By John Millington
TRADE UNIONISTS moved a step closer to calling a general strike after a fierce debate at the TUC congress today.
Delegates overwhelmingly supported Motion 5, which calls on the general council of the TUC to consider the “practicalities” of a general strike.
Earlier delegates had voted to continue coordinated action to stop government attacks on living standards.
Speaking exclusively to the Dreadnaught following the vote, motion mover Prison Officers Association general secretary Steve Gillan said: “The POA are delighted that the TUC will now consider the practicalities of a general strike, including all the legalities surrounding a political protest against austerity measures.”
And Mr Gillan said he had a message for ministers watching congress proceedings.
“The clear message I would like to send to ministers is that the trade union movement will not be bullied and I would encourage them now to look at alternatives to austerity,” he added.
Passionate exchanges took place during the hotly contested issue with speakers for and against.
Seconding the motion, RMT general secretary Bob Crow told congress: “Every single person is representing someone today under attack from this government.”
“Yes we can carry on protesting but what else are we gonna do.”
“If we are getting hit by spears we have to put up our shields.”
And PCS national vice president John McInally from the rostrum added that the TUC should consider a date for a general strike “as soon as possible” after the October 20th mass demonstration.
The government is running a hate campaign against the disabled and unemployed “We now can send out a message of hope to stop this austerity.”

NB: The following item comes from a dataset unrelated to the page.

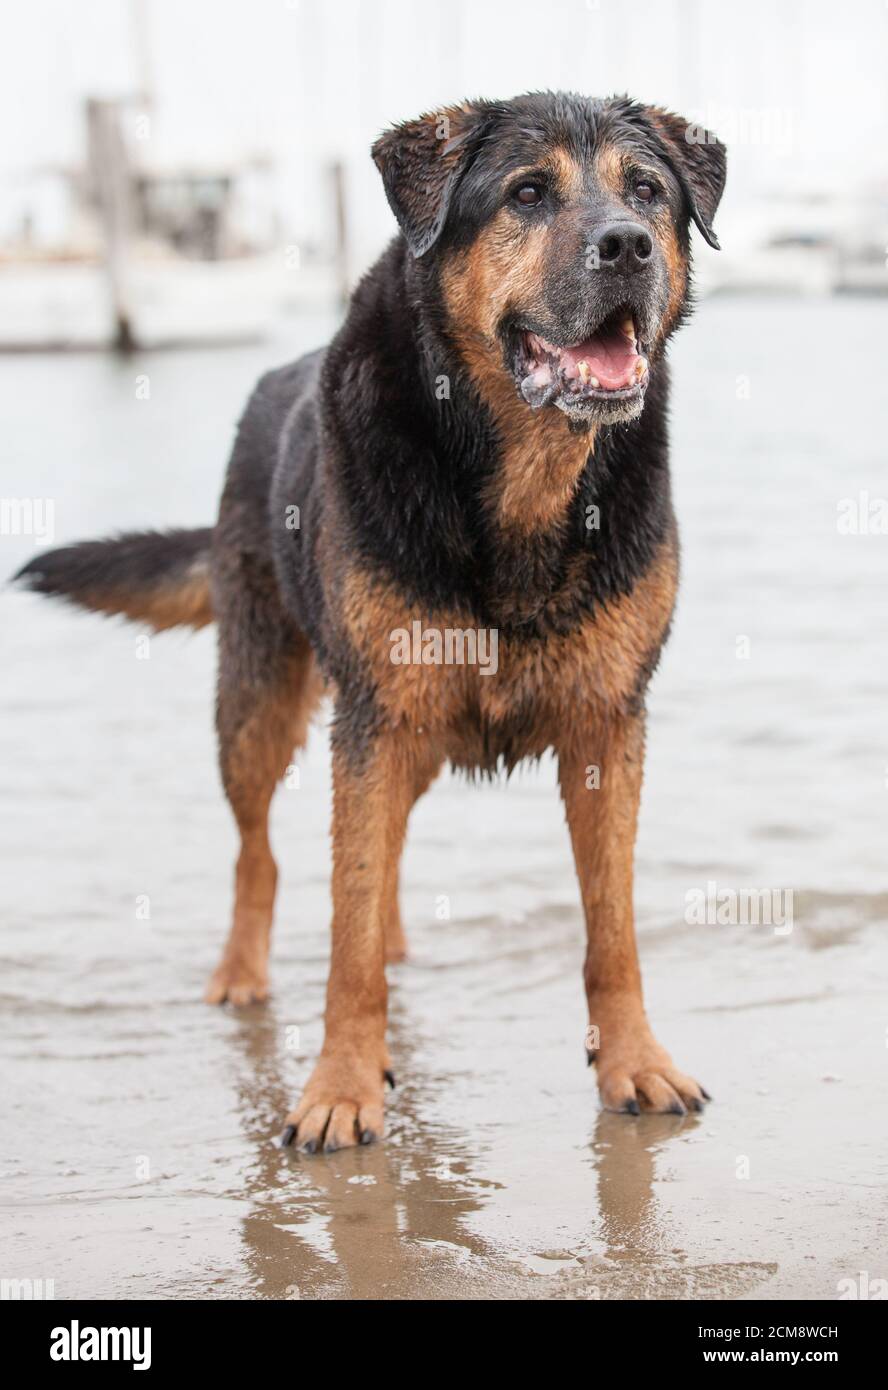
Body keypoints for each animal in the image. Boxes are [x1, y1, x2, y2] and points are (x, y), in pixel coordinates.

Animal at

Others however raised concerns about both the practicalities of a general strike and the lack of desire amongst union members as a whole.
Airline pilots’ union Balpa speaker Jim McAuslan pointed out the low union membership amongst the private sector, standing at around 15 percent.
“The reality is and for my own association – this would not be seen as a general strike – it would be seen as a public sector strike,” he said.
Lecturers union ATL leader Dr Mary Bousted warned that passing the motion would be “a gift” to the government who would simply roll out further anti trade union laws.
However responding to the arguments against the motion , Ucatt speaker Chris Murphy in his last address to TUC, stole the show reminding delegates of the first general strike in 1926 and the miners struggle in 1984.
“We should be calling it for October 20th not having a demo,” he said.
“If you go down the road of opposing the motion then there is no fight and we need one.”